Ну конечно же, конечно! Как бы мне хоть глазком заглянуть в свое будущее. Не смейся. Семен. Стала я какая-то чудная, суеверная. Сегодня думала: встретить похороны - к добру или к худу? На небе звезду ищу, ту, нашу, помнишь? По которой ты меня из болота когда-то выводил. Только той звезды я найти не могу. Потерялась. Забыла, где она. А карты? Ну что ж...

- Раскиньте, милая Мария Григорьевна!

Старуха достает откуда-то из недр узла свои пухлые карты, тяжелые и жирные, как стопка блинов. Надела очки, послюнила большой палец, стала раскладывать. И делала она это так серьезно, будто проводила какой-то важный опыт, от которого зависит судьба человечества. Эх, Мария Григорьевна, как я вас знаю и карты ваши знаю! Они такие же неказистые с виду и такие же добрые и проницательные, как и их владелица.

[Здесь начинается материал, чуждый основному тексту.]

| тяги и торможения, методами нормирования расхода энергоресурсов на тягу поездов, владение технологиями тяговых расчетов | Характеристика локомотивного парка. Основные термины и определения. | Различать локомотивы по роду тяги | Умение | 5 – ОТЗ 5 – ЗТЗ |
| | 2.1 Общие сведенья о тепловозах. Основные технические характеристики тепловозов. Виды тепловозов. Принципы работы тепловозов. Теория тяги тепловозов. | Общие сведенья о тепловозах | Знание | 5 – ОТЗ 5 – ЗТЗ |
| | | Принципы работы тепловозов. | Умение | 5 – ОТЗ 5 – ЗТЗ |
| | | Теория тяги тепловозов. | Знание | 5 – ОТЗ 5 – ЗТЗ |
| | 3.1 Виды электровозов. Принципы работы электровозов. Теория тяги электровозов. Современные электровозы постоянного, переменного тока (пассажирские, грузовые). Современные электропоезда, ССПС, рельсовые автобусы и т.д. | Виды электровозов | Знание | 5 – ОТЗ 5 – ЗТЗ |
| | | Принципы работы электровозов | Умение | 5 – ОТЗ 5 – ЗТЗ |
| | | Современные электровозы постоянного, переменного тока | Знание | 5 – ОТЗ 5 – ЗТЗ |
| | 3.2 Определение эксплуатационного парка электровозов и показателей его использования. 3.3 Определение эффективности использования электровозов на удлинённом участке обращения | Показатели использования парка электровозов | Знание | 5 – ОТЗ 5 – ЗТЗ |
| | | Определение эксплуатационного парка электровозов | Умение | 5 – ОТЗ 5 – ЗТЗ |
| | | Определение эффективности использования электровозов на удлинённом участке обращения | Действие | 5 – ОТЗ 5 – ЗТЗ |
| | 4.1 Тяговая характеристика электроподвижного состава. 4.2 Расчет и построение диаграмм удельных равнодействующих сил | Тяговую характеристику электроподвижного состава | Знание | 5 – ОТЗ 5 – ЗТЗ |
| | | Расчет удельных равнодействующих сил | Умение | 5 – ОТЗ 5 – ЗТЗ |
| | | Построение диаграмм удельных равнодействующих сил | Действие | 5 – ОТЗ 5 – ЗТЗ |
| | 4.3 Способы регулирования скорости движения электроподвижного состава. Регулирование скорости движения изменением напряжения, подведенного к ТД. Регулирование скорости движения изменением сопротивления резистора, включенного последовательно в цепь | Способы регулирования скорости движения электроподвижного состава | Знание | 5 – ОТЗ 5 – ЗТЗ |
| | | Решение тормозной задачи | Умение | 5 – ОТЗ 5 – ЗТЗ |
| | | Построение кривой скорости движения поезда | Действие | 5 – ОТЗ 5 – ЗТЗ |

Ну конечно же, все тут как тут - и большие хлопоты, и испытания, и горькие слезы, и разлука, и опять слезы, и некий пиковый коварный король, и неприятный разговор в казенном доме... И слева от меня оказался король крестей и хлопоты и почему-то дальняя дорога.

Терпеть не могла карт. Никогда их в руки не брала, и твое, Семен, пристрастие к преферансным бдениям, как ты помнишь, выводило меня из себя. Но я люблю Марию Григорьевну Фельдъегереву, верю ей, ее житейской мудрости...

- Ну вот, - говорит она удовлетворенно, окидывая взглядом полководца свои замасленные картонные войска, выстроившиеся на столе, - а теперь видите сами: четыре десятки - исполнение желаний...

Она собирает и задумчиво тасует пухлую свою колоду.

- Хотите, на короля крестей погадаю? - Она не смотрит на меня, она смотрит на карты, но мне кажется, что на суровом ее лице в эту минуту непременно должна быть улыбка. Лицо это при мне ни разу не улыбалось. Нет, я не оглянусь, не буду разочаровываться.

Я не хочу, чтобы гадали на трефового короля. Я не хочу думать об этом трефовом короле. А сама думаю, думаю. Чем больше заставляю себя не думать, тем больше думаю... Зачем я понадобилась ему завтра в двенадцать ноль-ноль? О чем он хочет со мной говорить? И почему мне так тревожно?